When I accepted the concept that I would begin writing a blog, I made myself two promises: 1) No matter what, all honesty all the time. 2) This will be my voice. Any temptation for fiction or caricature shall be avoided. This will be a window into the soul of man who has never stopped believing in the notion that the less sense something makes, the closer to the truth it must be.
So tonight, I write in fear. How is it that a man with a degree from one of the top school's in his country, a Master's degree from Columbia University, years spent traveling the globe on his own, and four years professional experience in finance cannot even warrant a response from anyone? No email, no phone call, no nothing. And I am talking your most basic employment. Is our economy really that bad? Or is it just a case-study proving that the old adage "it's all who you know" is more accurate than any Ivy League recruitment video could ever be?
It is not that I have any regrets about quitting my job in a bank to pursue my passion, because I don't.
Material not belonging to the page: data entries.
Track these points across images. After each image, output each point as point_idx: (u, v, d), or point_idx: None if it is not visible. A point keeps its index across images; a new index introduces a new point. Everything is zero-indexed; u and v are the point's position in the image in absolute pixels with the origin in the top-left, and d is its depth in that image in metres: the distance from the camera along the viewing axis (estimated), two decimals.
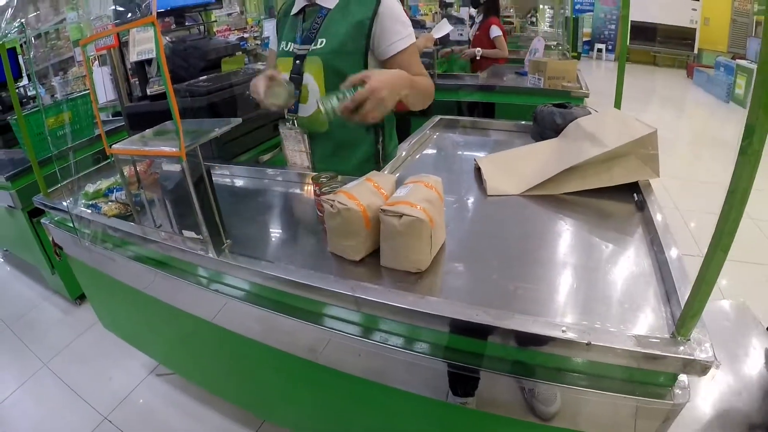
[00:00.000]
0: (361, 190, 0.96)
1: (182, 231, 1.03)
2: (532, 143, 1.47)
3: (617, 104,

I also believe that if there was no fear, and this was all coming easy, there would be something false about the whole experience. Therefore I embrace nights like this, where I write another monstrous rent cheque and feel vomit climb its way up my digestive system when I think about how I am going to eat this weekend, let alone have a Memorial Day brew with the rest of them.
It is just like some of the nights I had when I was traveling. I can remember curling up for sleeps in bus stations in New Zealand or on the side of the road In Syria and thinking as scary as it is, these are the moments that will be most remembered when I get home. And there was no doubt that I ever would make it home, it was just a matter of how and when.
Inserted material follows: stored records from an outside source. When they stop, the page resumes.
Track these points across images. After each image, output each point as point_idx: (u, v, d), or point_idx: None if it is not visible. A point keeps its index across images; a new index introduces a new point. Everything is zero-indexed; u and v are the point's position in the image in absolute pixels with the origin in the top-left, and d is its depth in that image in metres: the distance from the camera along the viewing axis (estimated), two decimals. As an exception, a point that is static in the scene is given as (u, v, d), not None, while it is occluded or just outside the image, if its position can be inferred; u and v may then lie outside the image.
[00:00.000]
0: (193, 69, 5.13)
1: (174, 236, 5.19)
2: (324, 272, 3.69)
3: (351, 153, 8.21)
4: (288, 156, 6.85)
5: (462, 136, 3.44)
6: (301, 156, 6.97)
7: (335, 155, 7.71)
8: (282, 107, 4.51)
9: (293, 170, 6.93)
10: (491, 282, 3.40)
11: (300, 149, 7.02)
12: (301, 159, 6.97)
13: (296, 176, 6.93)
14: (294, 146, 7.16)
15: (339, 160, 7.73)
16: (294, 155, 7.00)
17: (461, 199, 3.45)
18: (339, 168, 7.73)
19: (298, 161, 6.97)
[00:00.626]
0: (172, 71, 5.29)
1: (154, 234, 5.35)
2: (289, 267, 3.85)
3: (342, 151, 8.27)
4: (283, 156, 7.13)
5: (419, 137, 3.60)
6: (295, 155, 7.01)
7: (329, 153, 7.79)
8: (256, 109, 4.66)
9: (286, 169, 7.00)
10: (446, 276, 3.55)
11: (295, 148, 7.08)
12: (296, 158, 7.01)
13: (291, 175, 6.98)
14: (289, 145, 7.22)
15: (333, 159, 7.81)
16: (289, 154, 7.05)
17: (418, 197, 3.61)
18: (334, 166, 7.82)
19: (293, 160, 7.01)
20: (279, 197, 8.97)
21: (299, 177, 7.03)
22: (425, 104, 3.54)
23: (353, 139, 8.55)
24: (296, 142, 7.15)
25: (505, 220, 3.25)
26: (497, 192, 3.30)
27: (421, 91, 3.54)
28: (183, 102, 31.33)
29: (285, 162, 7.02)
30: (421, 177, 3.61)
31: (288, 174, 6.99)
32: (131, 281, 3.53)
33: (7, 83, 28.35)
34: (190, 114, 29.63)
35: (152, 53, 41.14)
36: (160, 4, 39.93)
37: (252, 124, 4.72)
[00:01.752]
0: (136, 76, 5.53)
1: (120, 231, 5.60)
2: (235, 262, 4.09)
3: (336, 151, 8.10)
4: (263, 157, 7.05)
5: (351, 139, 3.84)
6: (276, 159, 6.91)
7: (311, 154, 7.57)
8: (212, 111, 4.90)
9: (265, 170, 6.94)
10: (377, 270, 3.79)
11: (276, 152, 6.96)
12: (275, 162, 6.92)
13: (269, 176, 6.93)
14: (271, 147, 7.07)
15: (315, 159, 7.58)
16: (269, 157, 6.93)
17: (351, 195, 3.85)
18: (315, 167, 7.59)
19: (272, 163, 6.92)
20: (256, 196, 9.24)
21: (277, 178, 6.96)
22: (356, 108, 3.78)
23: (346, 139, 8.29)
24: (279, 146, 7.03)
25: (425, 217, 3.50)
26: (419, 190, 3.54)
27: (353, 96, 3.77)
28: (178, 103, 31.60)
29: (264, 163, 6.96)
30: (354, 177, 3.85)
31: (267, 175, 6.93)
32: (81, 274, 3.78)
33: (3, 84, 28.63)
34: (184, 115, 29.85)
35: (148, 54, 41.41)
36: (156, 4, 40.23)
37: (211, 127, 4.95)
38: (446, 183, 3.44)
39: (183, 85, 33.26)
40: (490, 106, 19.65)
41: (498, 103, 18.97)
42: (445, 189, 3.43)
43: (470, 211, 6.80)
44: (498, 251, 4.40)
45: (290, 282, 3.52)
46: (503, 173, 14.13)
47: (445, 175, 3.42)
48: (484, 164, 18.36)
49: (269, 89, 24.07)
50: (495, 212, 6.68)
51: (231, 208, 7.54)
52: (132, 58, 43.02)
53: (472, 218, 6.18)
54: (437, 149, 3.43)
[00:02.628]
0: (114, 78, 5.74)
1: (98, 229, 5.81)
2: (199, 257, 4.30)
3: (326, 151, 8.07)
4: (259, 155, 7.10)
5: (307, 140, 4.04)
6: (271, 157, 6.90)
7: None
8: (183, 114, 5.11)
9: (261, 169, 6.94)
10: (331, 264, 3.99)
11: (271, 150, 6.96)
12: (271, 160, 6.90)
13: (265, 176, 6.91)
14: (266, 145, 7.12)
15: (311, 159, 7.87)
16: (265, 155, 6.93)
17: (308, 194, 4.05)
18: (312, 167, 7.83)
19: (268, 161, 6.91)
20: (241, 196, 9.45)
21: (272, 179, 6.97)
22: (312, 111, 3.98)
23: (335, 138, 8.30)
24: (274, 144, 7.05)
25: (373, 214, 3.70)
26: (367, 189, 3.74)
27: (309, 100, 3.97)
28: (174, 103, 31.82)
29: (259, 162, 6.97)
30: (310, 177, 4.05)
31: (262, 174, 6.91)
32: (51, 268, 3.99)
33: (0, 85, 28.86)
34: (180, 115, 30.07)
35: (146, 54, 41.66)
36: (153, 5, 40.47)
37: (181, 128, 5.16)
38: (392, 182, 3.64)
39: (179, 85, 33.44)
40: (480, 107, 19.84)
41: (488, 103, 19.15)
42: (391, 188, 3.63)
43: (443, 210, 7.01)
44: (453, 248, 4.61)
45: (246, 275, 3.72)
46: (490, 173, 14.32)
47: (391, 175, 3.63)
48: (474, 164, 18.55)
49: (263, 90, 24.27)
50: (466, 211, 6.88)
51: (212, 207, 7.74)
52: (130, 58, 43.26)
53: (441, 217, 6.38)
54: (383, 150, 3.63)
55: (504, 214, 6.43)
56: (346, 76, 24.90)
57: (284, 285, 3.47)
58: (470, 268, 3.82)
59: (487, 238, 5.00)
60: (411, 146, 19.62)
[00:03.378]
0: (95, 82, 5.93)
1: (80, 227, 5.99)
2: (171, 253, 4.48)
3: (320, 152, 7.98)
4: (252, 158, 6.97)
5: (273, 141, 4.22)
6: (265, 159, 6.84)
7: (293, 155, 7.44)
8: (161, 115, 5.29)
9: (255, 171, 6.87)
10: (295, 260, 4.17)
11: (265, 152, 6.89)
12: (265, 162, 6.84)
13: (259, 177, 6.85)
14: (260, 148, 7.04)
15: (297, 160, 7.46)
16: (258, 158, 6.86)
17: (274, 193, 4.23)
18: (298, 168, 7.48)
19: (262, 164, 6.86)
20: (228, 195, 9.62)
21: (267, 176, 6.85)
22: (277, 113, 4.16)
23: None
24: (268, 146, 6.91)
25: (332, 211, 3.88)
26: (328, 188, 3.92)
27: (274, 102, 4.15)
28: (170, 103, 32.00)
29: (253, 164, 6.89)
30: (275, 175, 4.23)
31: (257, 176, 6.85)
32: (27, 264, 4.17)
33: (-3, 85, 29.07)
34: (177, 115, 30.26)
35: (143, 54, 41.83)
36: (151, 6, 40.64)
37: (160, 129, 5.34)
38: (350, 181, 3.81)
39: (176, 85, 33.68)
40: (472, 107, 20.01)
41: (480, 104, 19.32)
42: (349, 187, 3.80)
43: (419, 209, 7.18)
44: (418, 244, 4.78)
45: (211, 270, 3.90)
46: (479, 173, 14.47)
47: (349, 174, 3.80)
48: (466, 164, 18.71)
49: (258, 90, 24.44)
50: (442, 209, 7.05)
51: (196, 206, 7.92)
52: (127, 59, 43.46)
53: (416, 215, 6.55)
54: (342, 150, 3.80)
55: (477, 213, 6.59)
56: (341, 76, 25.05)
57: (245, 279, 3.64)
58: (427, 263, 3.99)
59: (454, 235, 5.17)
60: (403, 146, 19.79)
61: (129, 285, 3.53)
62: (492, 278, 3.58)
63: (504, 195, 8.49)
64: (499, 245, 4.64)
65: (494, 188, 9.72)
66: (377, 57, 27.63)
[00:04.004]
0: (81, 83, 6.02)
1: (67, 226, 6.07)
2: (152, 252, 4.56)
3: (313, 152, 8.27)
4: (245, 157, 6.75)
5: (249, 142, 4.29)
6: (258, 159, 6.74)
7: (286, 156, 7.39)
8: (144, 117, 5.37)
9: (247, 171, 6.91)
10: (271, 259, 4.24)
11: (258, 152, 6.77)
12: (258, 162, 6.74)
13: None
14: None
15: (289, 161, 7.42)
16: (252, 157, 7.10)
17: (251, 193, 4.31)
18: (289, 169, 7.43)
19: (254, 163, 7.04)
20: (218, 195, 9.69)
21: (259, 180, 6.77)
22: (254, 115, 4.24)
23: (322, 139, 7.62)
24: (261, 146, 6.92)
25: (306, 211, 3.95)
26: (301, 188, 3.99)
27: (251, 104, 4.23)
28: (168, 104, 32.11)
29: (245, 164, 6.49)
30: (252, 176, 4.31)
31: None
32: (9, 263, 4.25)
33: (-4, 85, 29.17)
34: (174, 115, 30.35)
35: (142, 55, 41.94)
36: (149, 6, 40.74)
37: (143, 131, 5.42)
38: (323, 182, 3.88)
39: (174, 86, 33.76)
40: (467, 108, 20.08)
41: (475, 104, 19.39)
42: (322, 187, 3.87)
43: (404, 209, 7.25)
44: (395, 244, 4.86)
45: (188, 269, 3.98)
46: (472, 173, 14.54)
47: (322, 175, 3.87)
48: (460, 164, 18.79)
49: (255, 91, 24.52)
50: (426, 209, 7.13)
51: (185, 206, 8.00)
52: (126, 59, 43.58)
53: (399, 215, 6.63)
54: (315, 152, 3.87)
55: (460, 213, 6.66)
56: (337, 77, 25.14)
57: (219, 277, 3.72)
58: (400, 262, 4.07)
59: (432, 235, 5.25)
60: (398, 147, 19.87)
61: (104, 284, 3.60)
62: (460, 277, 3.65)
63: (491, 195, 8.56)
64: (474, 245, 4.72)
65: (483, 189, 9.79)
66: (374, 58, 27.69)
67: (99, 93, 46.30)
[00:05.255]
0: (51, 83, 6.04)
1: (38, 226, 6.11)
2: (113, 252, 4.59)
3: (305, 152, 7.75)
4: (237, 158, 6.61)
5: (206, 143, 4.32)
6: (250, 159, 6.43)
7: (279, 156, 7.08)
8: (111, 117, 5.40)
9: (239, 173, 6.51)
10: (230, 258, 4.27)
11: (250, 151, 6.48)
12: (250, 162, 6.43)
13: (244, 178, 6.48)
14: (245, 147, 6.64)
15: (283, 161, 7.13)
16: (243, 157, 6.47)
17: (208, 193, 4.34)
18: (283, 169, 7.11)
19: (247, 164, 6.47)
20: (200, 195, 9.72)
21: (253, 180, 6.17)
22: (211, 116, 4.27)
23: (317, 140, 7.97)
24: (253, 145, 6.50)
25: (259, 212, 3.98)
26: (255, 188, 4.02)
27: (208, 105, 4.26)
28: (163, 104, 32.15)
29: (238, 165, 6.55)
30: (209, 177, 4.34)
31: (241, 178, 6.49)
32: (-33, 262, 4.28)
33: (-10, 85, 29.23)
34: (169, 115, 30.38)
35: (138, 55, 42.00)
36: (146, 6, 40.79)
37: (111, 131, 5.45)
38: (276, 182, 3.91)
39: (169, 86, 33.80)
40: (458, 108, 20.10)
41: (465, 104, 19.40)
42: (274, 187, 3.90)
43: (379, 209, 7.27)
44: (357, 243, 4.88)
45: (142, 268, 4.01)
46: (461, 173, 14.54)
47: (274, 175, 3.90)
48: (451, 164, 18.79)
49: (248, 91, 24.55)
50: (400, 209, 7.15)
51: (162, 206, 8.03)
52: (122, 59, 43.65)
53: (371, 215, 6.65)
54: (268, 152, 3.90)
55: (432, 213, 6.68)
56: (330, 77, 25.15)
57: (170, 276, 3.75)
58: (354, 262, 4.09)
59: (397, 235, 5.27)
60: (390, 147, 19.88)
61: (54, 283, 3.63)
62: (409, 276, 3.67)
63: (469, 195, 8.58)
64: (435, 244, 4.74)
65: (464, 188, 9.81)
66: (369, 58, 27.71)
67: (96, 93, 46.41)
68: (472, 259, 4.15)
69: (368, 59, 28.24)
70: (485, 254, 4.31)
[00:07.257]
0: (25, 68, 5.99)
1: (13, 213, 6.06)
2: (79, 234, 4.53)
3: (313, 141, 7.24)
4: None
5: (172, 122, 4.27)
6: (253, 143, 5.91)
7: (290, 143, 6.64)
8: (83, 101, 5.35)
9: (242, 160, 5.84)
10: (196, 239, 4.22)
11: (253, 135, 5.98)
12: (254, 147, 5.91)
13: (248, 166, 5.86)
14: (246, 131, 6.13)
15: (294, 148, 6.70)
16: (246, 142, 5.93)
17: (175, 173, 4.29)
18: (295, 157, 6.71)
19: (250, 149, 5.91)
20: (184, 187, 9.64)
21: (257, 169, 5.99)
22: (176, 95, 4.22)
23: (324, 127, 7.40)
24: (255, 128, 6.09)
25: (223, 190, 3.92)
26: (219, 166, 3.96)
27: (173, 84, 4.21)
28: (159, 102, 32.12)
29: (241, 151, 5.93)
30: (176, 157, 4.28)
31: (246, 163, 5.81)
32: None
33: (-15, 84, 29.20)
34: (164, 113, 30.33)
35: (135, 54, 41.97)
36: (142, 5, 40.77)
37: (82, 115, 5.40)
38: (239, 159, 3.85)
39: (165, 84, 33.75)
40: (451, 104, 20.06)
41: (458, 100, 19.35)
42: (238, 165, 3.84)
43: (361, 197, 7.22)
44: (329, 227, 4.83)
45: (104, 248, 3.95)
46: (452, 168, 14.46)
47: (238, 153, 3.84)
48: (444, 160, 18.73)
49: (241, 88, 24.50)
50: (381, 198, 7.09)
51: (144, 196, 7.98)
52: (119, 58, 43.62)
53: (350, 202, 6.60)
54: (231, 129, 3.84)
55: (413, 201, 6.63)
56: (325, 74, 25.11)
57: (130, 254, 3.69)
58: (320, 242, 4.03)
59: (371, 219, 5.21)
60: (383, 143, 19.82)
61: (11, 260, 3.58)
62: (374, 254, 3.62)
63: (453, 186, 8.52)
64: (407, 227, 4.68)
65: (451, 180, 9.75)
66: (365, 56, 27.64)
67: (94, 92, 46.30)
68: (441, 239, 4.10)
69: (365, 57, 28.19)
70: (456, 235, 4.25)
And so it is today. How and when will I be able to get out of this crushing pressure of no income and an ineligibility for unemployment? The truth is, I have no idea.
I guess I have my art. Since the theme of the last 60 days has been that "old sayings come true," I can put faith into the notion that artists produce their greatest work when they are left with no other choice. I march on, with no other choice but to look ahead. I am like Pedro in Lou Reed's "Dirty Blvd." I am like that man you read about at age sixty and wish you had the courage to do what he did, forgetting that on Memorial Day Weekends while you were golfing with your pals and hosting barbecues, he was spending days in the New York Public Library living off a health bar his mother bought him because he can't afford his lunch. Perhaps even more accurately, I am like that man you will never hear of. The one who puts all the effort and risk in but collapses exhausted at the end of an anonymous legacy.
The question is, how much is regret worth in a pension fund? Would you sell all your regrets for your financial legacy? Because at times like this, I think I would buy it.
But then I listen to Lou Reed and recall why I am doing all of this in the first place. Fuck debt, right? It's just a number. Especially in today's climate. I am Greece, I am Portugal and Iceland. I am Enron and Worldcom. I am the collapsing DOW. But at the end of the day I know I am left with my soul in tact. And to me, that is worth everything money can and can't buy.
Pretty cool way to listen to a song! The message was certainly a little depressing but what the hell are you gonna do! Keep your head up. Nothing keeps a person hungry (motivationally speaking) like hunger! All of my favorite artists (Kerouac, Bukowski, Kesey etc.) lived like bums before they "made it" financially.